# [Work to do]
Rewrite the lines between the one holding "Page size: 2576x1449." and the one holding "picture [2124, 818, 2515, 1209]", inclusive, replacing "text content" with "written text" and keeping everything else unchanged. Give only those lines.

• • • • • • •

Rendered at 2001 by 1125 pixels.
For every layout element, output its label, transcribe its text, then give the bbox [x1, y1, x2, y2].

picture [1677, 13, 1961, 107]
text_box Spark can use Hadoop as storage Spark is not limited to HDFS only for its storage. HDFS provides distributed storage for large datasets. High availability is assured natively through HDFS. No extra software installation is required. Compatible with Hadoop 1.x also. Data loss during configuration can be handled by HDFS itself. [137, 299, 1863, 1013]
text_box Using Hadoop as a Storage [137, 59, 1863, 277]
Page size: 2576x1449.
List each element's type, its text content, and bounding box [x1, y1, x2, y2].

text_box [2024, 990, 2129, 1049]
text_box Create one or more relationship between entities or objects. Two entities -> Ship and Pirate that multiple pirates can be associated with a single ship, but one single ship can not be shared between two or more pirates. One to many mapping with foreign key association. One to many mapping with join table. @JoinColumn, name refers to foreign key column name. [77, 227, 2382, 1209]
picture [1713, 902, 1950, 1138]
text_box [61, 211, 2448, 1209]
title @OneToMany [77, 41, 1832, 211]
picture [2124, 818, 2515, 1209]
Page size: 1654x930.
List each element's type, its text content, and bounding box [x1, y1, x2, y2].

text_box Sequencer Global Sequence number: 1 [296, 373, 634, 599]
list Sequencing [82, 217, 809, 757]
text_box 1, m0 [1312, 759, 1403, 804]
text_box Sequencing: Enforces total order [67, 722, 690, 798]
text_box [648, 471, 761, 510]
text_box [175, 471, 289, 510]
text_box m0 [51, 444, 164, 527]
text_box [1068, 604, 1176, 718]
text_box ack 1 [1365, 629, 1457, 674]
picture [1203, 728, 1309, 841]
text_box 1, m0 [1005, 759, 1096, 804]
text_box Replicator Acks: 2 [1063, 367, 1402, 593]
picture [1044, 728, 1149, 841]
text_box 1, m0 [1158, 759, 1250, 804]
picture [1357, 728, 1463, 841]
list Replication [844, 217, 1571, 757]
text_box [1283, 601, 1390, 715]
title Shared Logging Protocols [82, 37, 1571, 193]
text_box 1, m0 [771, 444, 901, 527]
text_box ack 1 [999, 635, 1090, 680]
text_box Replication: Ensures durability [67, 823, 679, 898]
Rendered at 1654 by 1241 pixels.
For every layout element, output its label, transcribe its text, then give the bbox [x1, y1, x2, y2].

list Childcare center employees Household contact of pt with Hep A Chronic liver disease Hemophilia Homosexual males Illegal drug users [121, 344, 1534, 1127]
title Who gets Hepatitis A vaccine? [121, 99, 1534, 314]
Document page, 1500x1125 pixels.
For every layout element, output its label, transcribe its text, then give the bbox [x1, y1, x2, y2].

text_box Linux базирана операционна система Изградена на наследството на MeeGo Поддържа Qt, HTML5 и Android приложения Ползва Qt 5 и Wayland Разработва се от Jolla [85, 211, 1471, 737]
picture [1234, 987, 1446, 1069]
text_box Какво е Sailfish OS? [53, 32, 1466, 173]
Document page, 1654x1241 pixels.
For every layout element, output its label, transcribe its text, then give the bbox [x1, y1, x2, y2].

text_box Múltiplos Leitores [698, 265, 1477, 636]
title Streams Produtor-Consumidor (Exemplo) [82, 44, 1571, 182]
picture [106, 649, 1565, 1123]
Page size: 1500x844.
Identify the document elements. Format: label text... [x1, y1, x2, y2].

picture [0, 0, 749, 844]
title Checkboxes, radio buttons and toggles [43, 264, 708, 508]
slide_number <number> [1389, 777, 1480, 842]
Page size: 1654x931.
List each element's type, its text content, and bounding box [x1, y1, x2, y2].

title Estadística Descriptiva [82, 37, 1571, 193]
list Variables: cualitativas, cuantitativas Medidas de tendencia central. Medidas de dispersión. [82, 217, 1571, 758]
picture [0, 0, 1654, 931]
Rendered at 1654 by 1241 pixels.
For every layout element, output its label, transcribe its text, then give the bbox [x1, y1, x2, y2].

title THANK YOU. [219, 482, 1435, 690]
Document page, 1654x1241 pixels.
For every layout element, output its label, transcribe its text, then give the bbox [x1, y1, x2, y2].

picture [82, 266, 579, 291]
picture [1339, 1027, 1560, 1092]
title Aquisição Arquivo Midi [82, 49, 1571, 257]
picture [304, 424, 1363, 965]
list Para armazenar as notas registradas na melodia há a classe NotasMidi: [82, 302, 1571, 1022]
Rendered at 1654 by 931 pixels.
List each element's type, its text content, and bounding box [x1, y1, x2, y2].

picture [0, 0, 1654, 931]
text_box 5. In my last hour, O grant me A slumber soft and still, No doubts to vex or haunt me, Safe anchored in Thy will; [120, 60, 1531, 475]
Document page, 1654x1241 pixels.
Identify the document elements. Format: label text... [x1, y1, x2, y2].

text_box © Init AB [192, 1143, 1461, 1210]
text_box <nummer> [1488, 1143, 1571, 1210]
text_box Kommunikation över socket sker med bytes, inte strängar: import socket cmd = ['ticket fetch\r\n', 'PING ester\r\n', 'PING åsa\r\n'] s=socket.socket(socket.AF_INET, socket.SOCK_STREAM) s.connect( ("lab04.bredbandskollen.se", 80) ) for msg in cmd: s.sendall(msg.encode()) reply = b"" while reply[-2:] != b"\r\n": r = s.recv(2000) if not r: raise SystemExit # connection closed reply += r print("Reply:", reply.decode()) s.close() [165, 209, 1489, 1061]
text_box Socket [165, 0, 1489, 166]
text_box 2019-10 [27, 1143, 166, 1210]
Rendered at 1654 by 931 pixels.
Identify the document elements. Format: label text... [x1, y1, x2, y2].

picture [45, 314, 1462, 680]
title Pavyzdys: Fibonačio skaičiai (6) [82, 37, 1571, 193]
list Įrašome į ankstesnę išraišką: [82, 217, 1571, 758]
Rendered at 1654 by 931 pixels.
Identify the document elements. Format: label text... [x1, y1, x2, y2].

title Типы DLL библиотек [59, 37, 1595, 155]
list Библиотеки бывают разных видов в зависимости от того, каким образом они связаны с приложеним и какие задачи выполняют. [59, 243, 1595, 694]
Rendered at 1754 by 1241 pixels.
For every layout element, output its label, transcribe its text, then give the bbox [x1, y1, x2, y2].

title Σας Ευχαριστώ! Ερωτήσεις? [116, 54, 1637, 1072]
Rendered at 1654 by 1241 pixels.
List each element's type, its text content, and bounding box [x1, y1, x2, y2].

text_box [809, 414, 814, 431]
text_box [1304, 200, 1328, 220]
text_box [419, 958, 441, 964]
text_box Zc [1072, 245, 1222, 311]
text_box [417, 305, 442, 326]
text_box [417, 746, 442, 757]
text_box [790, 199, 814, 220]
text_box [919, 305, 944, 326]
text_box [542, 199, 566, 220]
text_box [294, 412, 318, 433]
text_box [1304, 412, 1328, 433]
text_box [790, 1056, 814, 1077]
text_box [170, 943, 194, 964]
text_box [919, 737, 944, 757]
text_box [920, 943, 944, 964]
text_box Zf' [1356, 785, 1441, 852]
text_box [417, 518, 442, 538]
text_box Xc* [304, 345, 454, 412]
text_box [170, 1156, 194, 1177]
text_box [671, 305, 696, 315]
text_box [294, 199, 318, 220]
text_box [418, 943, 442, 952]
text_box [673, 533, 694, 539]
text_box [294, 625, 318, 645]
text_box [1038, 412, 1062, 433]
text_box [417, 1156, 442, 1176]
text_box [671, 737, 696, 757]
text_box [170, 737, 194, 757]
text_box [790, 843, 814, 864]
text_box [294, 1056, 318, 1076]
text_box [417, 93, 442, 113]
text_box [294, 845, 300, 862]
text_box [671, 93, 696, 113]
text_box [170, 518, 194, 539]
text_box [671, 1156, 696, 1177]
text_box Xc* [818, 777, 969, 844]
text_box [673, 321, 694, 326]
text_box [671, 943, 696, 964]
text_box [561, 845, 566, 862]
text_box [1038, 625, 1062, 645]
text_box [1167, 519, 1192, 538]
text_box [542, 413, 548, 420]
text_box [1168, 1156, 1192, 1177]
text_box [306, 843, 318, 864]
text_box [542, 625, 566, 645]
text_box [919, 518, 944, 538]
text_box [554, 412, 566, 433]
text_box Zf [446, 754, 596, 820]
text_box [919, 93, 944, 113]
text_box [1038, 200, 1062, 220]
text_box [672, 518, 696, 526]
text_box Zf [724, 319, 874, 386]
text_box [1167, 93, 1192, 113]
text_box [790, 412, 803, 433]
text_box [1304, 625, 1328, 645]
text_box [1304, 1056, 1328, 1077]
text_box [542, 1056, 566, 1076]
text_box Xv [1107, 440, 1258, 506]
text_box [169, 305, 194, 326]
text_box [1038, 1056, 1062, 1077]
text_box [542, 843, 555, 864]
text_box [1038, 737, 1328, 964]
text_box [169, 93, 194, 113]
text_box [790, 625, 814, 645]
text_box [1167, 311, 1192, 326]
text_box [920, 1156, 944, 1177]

• • • • • • •

# [Problem solution]
Page size: 2576x1449.
List each element's type, its written text, and bounding box [x1, y1, x2, y2].

text_box [2024, 990, 2129, 1049]
text_box Create one or more relationship between entities or objects. Two entities -> Ship and Pirate that multiple pirates can be associated with a single ship, but one single ship can not be shared between two or more pirates. One to many mapping with foreign key association. One to many mapping with join table. @JoinColumn, name refers to foreign key column name. [77, 227, 2382, 1209]
picture [1713, 902, 1950, 1138]
text_box [61, 211, 2448, 1209]
title @OneToMany [77, 41, 1832, 211]
picture [2124, 818, 2515, 1209]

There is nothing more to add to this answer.